Detective La Toya needed to replenish her “Getting To The Bottom, Side And Top of Everything” fund, so she sold a few stories to the News of the World about her brother Michael Jackson and his one true soulmate Bubbles. La Toya (or as Bubbles calls her “Who’s this trick?“) says that Michael really wanted to have a conversation of words with Bubbles, so he consulted with several professionals about making his dream happen. La Toya explains:
“Michael always wanted to know how to make Bubbles speak and talk. They definitely communicated. One morning Michael called me said ‘You got to see this – he mimics everything I do’. So Michael starts brushing his teeth and Bubbles looks up and gets a tooth brush and starts brushing his teeth too. Then he wanted to give him vocal chords and asked doctors ‘Can I give him an operation so that I can know what his thoughts are’.”

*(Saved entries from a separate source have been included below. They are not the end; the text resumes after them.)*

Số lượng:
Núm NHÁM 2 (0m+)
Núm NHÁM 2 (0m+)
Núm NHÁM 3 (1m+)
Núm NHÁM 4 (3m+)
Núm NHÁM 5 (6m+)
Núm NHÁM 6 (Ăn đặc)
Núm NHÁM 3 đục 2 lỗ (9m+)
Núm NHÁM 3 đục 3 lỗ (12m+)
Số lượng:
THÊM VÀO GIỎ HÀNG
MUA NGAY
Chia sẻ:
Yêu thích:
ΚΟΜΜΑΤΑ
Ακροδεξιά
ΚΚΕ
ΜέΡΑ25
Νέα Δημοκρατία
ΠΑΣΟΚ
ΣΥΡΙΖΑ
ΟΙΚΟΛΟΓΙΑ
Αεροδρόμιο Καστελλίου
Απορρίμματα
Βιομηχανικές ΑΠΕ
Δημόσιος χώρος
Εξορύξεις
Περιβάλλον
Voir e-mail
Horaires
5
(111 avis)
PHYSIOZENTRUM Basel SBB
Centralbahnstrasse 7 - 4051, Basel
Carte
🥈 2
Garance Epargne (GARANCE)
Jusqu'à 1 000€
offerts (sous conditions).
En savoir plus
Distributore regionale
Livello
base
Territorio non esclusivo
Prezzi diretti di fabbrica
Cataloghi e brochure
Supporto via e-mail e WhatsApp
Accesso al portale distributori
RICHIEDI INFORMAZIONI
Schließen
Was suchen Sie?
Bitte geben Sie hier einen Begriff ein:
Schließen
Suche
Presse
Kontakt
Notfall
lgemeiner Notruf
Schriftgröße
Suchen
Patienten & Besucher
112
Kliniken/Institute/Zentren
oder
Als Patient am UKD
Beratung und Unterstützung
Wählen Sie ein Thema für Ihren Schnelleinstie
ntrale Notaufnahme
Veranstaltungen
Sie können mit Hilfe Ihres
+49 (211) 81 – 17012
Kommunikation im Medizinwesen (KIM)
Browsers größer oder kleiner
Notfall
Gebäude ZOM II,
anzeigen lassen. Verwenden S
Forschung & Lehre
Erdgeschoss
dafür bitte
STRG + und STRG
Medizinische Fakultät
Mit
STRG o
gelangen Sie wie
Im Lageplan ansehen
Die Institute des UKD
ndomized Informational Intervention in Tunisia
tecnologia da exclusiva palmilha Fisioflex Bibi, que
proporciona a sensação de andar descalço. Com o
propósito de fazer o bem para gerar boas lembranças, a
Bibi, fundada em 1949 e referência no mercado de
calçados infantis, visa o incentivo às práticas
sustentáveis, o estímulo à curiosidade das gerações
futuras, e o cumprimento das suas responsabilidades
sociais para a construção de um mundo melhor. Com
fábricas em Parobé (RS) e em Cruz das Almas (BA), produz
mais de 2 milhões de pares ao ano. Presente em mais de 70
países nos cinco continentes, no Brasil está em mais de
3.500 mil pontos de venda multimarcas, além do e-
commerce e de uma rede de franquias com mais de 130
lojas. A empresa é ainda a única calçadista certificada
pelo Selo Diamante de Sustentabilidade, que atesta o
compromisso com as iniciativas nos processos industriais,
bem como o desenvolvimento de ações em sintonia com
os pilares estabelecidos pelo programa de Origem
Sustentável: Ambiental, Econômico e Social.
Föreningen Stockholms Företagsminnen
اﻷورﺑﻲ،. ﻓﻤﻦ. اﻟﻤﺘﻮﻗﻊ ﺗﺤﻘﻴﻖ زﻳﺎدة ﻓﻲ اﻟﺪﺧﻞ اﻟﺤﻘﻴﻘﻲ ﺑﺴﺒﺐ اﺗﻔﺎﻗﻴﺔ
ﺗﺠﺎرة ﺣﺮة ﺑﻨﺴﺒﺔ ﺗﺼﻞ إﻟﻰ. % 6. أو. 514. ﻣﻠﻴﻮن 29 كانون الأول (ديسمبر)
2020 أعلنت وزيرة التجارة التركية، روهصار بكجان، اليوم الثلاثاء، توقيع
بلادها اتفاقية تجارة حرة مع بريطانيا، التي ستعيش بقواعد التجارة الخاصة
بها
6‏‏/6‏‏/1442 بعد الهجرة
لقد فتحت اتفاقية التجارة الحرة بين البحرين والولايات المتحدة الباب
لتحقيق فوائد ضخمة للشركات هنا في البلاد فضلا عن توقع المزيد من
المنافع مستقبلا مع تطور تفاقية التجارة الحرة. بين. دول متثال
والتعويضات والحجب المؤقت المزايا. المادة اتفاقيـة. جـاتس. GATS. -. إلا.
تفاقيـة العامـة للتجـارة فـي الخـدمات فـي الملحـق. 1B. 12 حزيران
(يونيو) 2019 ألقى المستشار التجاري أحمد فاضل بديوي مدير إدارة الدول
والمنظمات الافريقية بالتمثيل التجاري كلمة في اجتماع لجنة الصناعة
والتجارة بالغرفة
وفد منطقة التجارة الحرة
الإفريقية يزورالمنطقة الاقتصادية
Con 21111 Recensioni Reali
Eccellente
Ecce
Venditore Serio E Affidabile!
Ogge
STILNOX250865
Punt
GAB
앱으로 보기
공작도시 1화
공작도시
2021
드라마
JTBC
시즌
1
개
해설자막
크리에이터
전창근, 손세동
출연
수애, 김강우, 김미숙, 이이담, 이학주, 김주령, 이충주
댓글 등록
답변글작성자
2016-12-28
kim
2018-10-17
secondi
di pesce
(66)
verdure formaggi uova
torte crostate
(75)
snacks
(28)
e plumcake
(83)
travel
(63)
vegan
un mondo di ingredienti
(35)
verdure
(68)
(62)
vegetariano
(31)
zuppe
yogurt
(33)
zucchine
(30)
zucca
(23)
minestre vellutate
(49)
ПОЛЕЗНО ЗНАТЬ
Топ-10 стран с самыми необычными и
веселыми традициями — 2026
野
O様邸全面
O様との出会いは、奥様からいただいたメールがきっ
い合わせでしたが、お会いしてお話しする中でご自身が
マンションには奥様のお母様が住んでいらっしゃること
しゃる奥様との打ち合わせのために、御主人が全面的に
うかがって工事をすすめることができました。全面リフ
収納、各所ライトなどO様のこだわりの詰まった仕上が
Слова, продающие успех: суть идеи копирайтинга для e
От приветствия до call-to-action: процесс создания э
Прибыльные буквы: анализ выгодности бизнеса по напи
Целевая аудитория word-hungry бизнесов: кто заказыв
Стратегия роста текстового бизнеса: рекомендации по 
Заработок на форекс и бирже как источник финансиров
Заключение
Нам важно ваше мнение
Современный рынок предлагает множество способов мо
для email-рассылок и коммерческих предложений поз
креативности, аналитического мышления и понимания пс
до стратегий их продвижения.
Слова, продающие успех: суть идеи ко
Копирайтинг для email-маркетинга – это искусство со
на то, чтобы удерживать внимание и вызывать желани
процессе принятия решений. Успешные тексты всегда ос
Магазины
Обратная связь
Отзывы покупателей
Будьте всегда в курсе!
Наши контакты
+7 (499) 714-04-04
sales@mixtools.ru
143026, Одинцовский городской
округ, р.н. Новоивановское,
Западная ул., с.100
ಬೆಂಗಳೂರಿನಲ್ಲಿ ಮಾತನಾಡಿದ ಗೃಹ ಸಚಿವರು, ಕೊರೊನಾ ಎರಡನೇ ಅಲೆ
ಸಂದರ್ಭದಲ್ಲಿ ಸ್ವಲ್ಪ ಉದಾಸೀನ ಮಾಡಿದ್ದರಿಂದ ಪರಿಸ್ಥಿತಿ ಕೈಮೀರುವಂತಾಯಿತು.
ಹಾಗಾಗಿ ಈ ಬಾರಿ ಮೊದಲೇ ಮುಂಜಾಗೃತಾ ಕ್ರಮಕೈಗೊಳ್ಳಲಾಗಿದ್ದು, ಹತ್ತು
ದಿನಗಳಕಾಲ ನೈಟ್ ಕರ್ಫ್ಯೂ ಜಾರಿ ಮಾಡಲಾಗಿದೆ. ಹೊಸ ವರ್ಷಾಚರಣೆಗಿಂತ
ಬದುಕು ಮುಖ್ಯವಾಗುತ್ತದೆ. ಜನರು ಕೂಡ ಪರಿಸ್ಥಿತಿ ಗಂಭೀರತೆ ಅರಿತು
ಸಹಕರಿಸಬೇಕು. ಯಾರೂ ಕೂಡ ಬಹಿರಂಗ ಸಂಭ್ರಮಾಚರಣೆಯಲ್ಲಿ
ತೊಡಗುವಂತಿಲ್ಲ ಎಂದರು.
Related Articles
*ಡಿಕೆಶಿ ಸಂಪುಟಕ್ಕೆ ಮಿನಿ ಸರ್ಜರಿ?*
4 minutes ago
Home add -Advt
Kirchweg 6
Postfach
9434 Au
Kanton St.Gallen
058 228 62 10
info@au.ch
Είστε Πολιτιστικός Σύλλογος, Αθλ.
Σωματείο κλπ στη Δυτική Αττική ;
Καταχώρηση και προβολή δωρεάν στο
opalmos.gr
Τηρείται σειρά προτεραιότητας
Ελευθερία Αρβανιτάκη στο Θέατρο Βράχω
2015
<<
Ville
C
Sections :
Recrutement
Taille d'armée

The doctors warned MJ that operating on Bubbles’ larynx could eff him up for good, so they scratched that plan. But MJ still paid ape experts thousands of dollars to try to teach Bubbles how to talk. In the end, everyone learned that getting Bubbles to spit out human words was about as impossible as getting La Toya to make sense. But seriously, you know Bubbles just stayed mute because he didn’t have shit to say to any of them.
And why the hell would anybody give their pet the ability to curse their asses out? I mean, my dog already screams “I HATE YOU” with his eyes when I refuse to share my McDonald’s with him, so I really don’t need to hear those words from his mouth too.